__TASK DIRECTIONS__. Give the data again exactly as written, without any of its pictures.
[Opening INPUT DATA section]
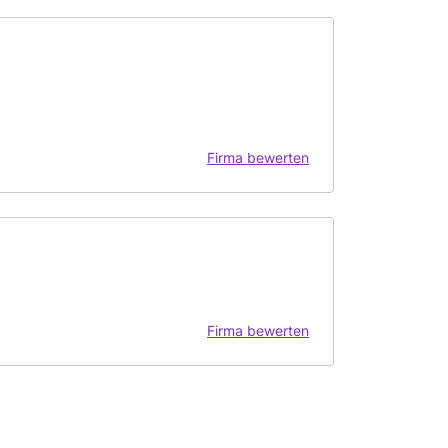
Firma bewerten
Firma bewerten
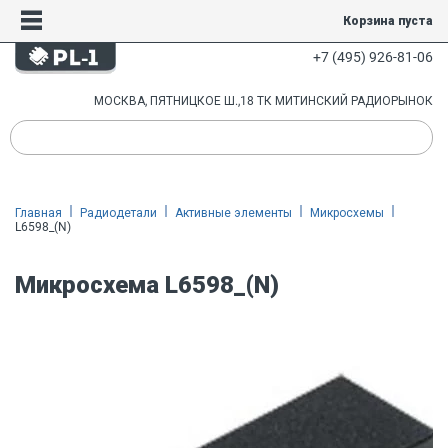
Корзина пуста
+7 (495) 926-81-06
МОСКВА, ПЯТНИЦКОЕ Ш.,18 ТК МИТИНСКИЙ РАДИОРЫНОК
Главная
Радиодетали
Активные элементы
Микросхемы
L6598_(N)
Микросхема L6598_(N)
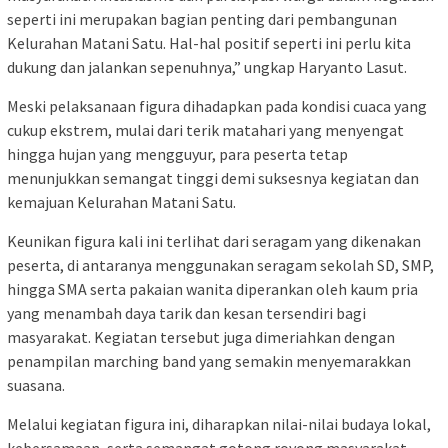
seperti ini merupakan bagian penting dari pembangunan
Kelurahan Matani Satu. Hal-hal positif seperti ini perlu kita
dukung dan jalankan sepenuhnya,” ungkap Haryanto Lasut.
Meski pelaksanaan figura dihadapkan pada kondisi cuaca yang
cukup ekstrem, mulai dari terik matahari yang menyengat
hingga hujan yang mengguyur, para peserta tetap
menunjukkan semangat tinggi demi suksesnya kegiatan dan
kemajuan Kelurahan Matani Satu.
Keunikan figura kali ini terlihat dari seragam yang dikenakan
peserta, di antaranya menggunakan seragam sekolah SD, SMP,
hingga SMA serta pakaian wanita diperankan oleh kaum pria
yang menambah daya tarik dan kesan tersendiri bagi
masyarakat. Kegiatan tersebut juga dimeriahkan dengan
penampilan marching band yang semakin menyemarakkan
suasana.
Melalui kegiatan figura ini, diharapkan nilai-nilai budaya lokal,
kebersamaan, serta semangat gotong royong masyarakat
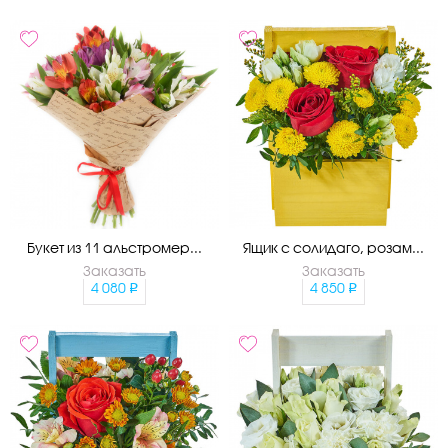
Букет из 11 альстромер...
Ящик с солидаго, розам...
Заказать
Заказать
4 080
4 850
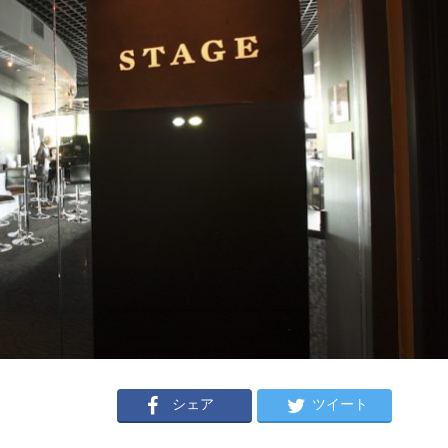
シェア
ツイート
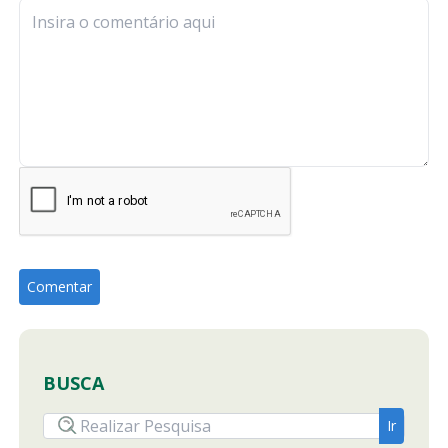
BUSCA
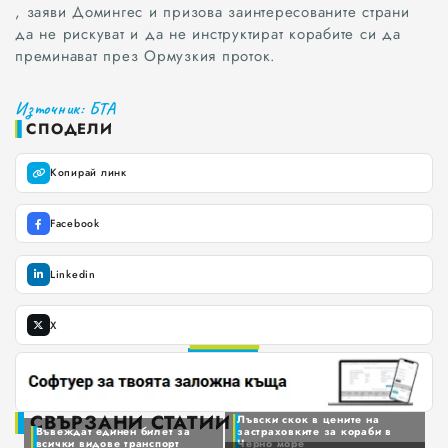
, заяви Домингес и призова заинтересованите страни
да не рискуват и да не инструктират корабите си да
преминават през Ормузкия проток.
Източник: БТА
СПОДЕЛИ
Копирай линк
Facebook
Linkedin
0
X
1
0
2
1
0
3
2
1
4
3
2
0
5
4
СВЪРЗАНИ СТАТИИ
Лъвски скок в цените на
3
1
Въвеждат единен билет за
застраховките за кораби в
6
5
всички видове транспорт
Черно море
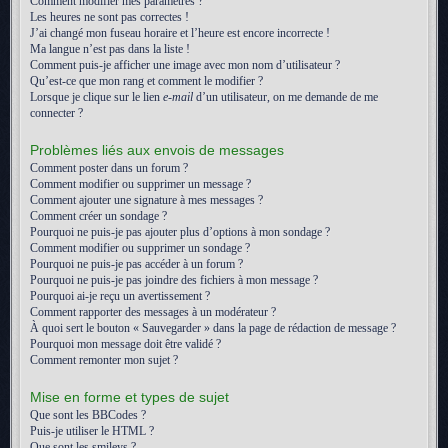
Comment modifier mes paramètres ?
Les heures ne sont pas correctes !
J’ai changé mon fuseau horaire et l’heure est encore incorrecte !
Ma langue n’est pas dans la liste !
Comment puis-je afficher une image avec mon nom d’utilisateur ?
Qu’est-ce que mon rang et comment le modifier ?
Lorsque je clique sur le lien
e-mail
d’un utilisateur, on me demande de me
connecter ?
Problèmes liés aux envois de messages
Comment poster dans un forum ?
Comment modifier ou supprimer un message ?
Comment ajouter une signature à mes messages ?
Comment créer un sondage ?
Pourquoi ne puis-je pas ajouter plus d’options à mon sondage ?
Comment modifier ou supprimer un sondage ?
Pourquoi ne puis-je pas accéder à un forum ?
Pourquoi ne puis-je pas joindre des fichiers à mon message ?
Pourquoi ai-je reçu un avertissement ?
Comment rapporter des messages à un modérateur ?
À quoi sert le bouton « Sauvegarder » dans la page de rédaction de message ?
Pourquoi mon message doit être validé ?
Comment remonter mon sujet ?
Mise en forme et types de sujet
Que sont les BBCodes ?
Puis-je utiliser le HTML ?
Que sont les smileys ?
[Closing INPUT DATA section]
__WRITTEN SOLUTION__.
Firma bewerten
Firma bewerten
Корзина пуста
+7 (495) 926-81-06
МОСКВА, ПЯТНИЦКОЕ Ш.,18 ТК МИТИНСКИЙ РАДИОРЫНОК
Главная
Радиодетали
Активные элементы
Микросхемы
L6598_(N)
Микросхема L6598_(N)
seperti ini merupakan bagian penting dari pembangunan
Kelurahan Matani Satu. Hal-hal positif seperti ini perlu kita
dukung dan jalankan sepenuhnya,” ungkap Haryanto Lasut.
Meski pelaksanaan figura dihadapkan pada kondisi cuaca yang
cukup ekstrem, mulai dari terik matahari yang menyengat
hingga hujan yang mengguyur, para peserta tetap
menunjukkan semangat tinggi demi suksesnya kegiatan dan
kemajuan Kelurahan Matani Satu.
Keunikan figura kali ini terlihat dari seragam yang dikenakan
peserta, di antaranya menggunakan seragam sekolah SD, SMP,
hingga SMA serta pakaian wanita diperankan oleh kaum pria
yang menambah daya tarik dan kesan tersendiri bagi
masyarakat. Kegiatan tersebut juga dimeriahkan dengan
penampilan marching band yang semakin menyemarakkan
suasana.
Melalui kegiatan figura ini, diharapkan nilai-nilai budaya lokal,
kebersamaan, serta semangat gotong royong masyarakat
Букет из 11 альстромер...
Ящик с солидаго, розам...
Заказать
Заказать
4 080
4 850
シェア
ツイート
BUSCA
, заяви Домингес и призова заинтересованите страни
да не рискуват и да не инструктират корабите си да
преминават през Ормузкия проток.
Източник: БТА
СПОДЕЛИ
Копирай линк
Facebook
Linkedin
0
X
1
0
2
1
0
3
2
1
4
3
2
0
5
4
СВЪРЗАНИ СТАТИИ
Лъвски скок в цените на
3
1
Въвеждат единен билет за
застраховките за кораби в
6
5
всички видове транспорт
Черно море
Comment modifier mes paramètres ?
Les heures ne sont pas correctes !
J’ai changé mon fuseau horaire et l’heure est encore incorrecte !
Ma langue n’est pas dans la liste !
Comment puis-je afficher une image avec mon nom d’utilisateur ?
Qu’est-ce que mon rang et comment le modifier ?
Lorsque je clique sur le lien
e-mail
d’un utilisateur, on me demande de me
connecter ?
Problèmes liés aux envois de messages
Comment poster dans un forum ?
Comment modifier ou supprimer un message ?
Comment ajouter une signature à mes messages ?
Comment créer un sondage ?
Pourquoi ne puis-je pas ajouter plus d’options à mon sondage ?
Comment modifier ou supprimer un sondage ?
Pourquoi ne puis-je pas accéder à un forum ?
Pourquoi ne puis-je pas joindre des fichiers à mon message ?
Pourquoi ai-je reçu un avertissement ?
Comment rapporter des messages à un modérateur ?
À quoi sert le bouton « Sauvegarder » dans la page de rédaction de message ?
Pourquoi mon message doit être validé ?
Comment remonter mon sujet ?
Mise en forme et types de sujet
Que sont les BBCodes ?
Puis-je utiliser le HTML ?
Que sont les smileys ?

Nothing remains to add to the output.